So basically, you can’t drive in California with any type of video screen that is
- operating, and
- in the front seat or otherwise visible to the driver
But there are numerous exceptions to the law. You can drive with equipment that includes “a mapping display” and/or “a global positioning display” — both of which describe Glass. There’s another exception that seems like it would apply to Glass, too — namely that it’s okay if the equipment “has an interlock device that, when the motor vehicle is driven, disables the equipment for all uses except as a visual display” in the cases such as mapping and GPS.
The answer will be for the courts or the legislatures to determine it should be legit to use Glass for GPS while driving, and not otherwise. Driving while glassing may turn out to be moot, however, when autonomous cars take over.
I wish journalists would talk to futurists when waving their hands about the future. Here’s a piece about the future of cities via-a-vis driverless cars that does not even try to correlate this trend with other salient ones, like millenenials’ dislike of cars, the first ever decrease in driving, and the hollowing out of suburbia. As a result, this piece is all over the place. And note that the sources I am using are often the NY Times itself, where Bilton works.
As scientists and car companies forge ahead — many expect self-driving cars to become commonplace in the next decade — researchers, city planners and engineers are contemplating how city spaces could change if our cars start doing the driving for us. There are risks, of course: People might be more open to a longer daily commute, leading to even more urban sprawl.
That city of the future could have narrower streets because parking spots would no longer be necessary. And the air would be cleaner because people would drive less. According to the National Highway Traffic Safety Administration, 30 percent of driving in business districts is spent in a hunt for a parking spot, and the agency estimates that almost one billion miles of driving is wasted that way every year.
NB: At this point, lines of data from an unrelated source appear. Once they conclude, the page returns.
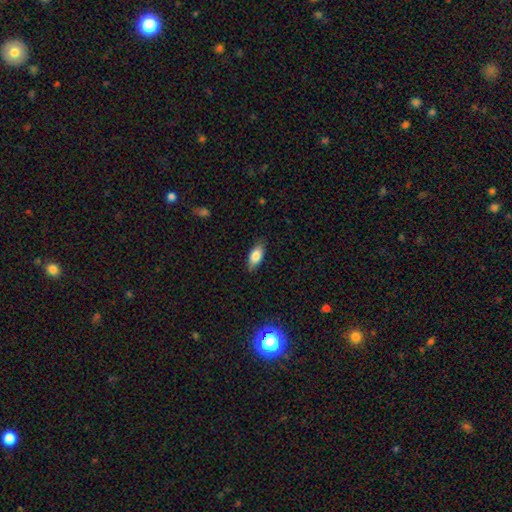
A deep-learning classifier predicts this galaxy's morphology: smooth 82%, featured or disk 11%, star or artifact 7%. Down the decision tree: how rounded — in between (86%); merging — none (84%).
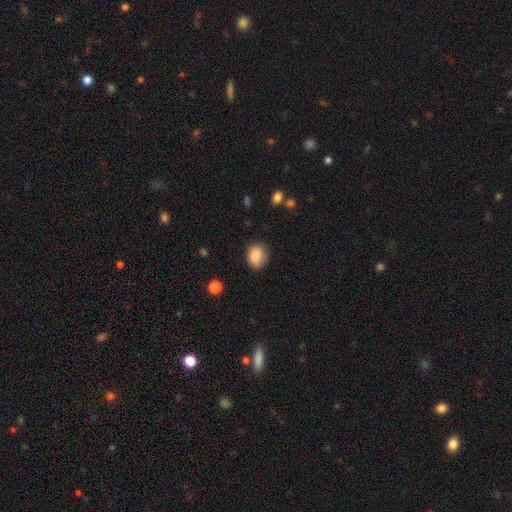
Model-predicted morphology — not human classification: type=smooth (87%); roundness=in between (51%); merging=none (74%).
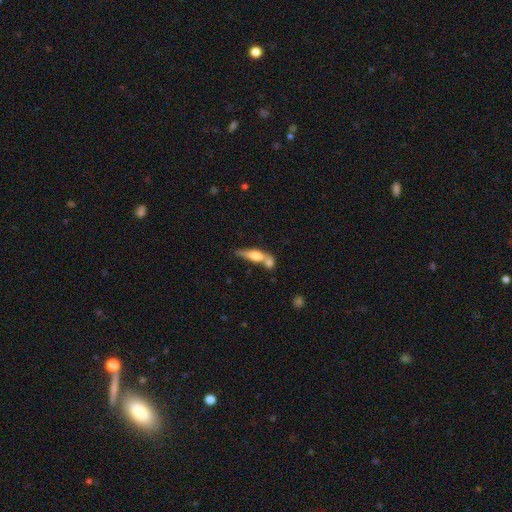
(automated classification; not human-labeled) A smooth galaxy with no disk features (51%) that is cigar-shaped (56%). Merging: merger (49%).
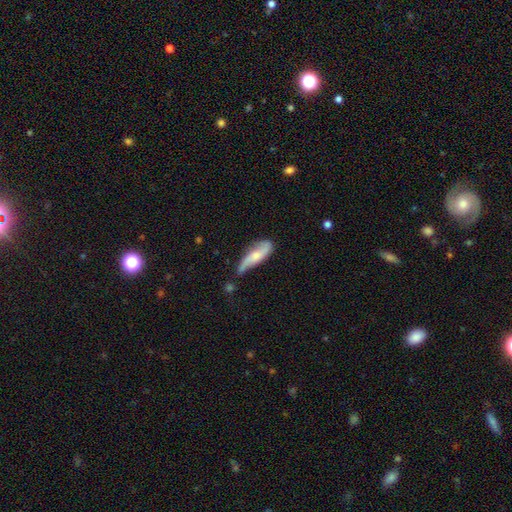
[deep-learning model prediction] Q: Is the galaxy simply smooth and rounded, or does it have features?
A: featured or disk — 51%.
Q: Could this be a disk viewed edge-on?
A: no — 75%.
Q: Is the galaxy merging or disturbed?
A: none — 45%.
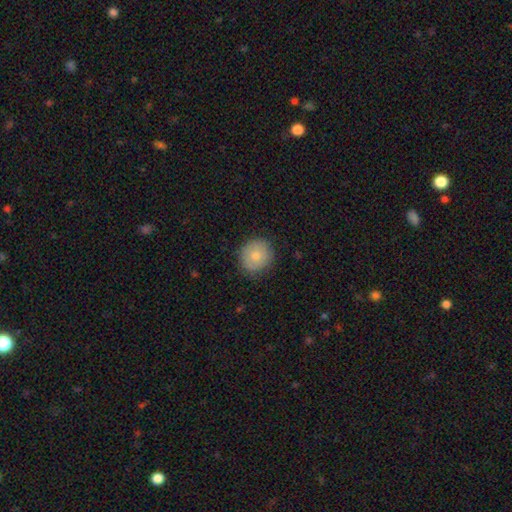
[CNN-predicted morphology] Smooth or featured: smooth — 76% (featured or disk — 16%)
How rounded: round — 87% (in between — 12%)
Merging: none — 84% (minor disturbance — 12%)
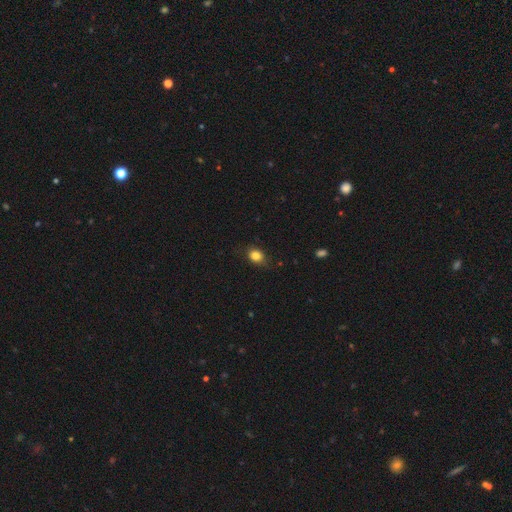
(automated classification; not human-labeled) smooth_or_featured: smooth (p=0.83) [alt: star or artifact p=0.11]
how_rounded: round (p=0.51) [alt: in between p=0.47]
merging: none (p=0.78) [alt: minor disturbance p=0.17]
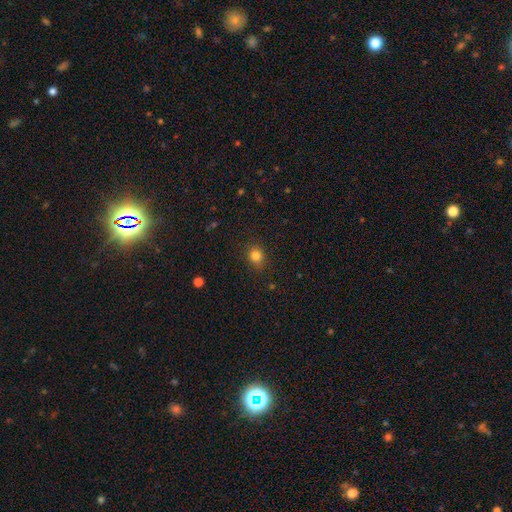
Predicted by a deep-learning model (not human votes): Smooth or featured? Predicted: smooth (p=0.82). How rounded? Predicted: round (p=0.75). Merging? Predicted: none (p=0.84).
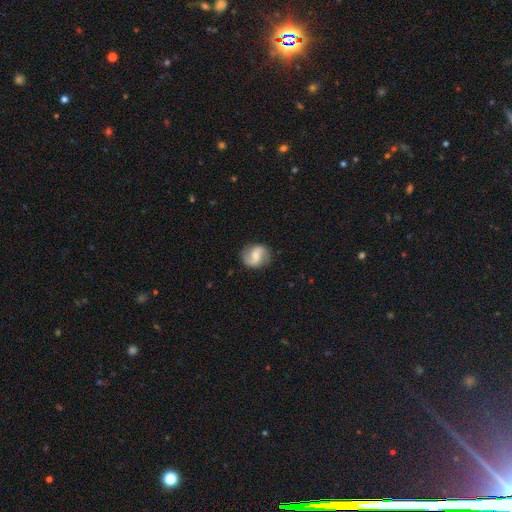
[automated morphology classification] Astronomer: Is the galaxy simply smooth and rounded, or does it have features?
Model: featured or disk — 70%.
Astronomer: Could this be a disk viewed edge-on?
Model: no — 98%.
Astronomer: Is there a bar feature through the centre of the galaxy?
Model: weak — 48% (runner-up: no, 33%).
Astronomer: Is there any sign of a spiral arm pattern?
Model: yes — 92%.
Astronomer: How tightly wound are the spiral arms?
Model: loose — 48% (runner-up: medium, 38%).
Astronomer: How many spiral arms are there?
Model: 2 — 91%.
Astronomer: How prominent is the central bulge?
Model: moderate — 50% (runner-up: small, 39%).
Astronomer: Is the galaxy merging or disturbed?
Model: none — 84%.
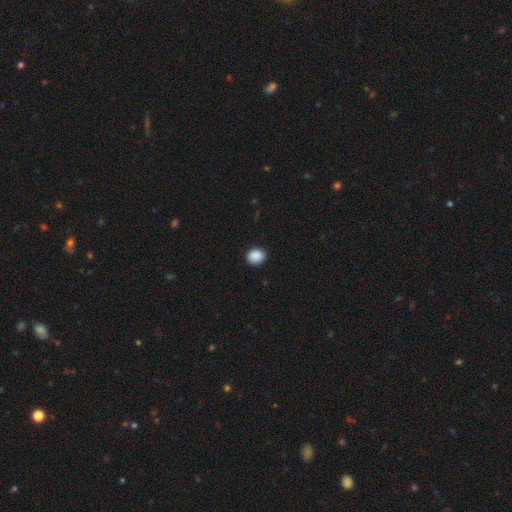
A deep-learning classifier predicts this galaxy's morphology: Smooth or featured? smooth (89%)
How rounded? round (73%)
Merging? none (91%)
“What automation is going to allow is repurposing, both of spaces in cities, and of the car itself,” said Ryan Calo, an assistant professor at the University of Washington School of Law, who specializes in robotics and drones.
Harvard University researchers note that as much as one-third of the land in some cities is devoted to parking spots. Some city planners expect that the cost of homes will fall as more space will become available in cities. If parking on city streets is reduced and other vehicles on roadways become smaller, homes and offices will take up that space.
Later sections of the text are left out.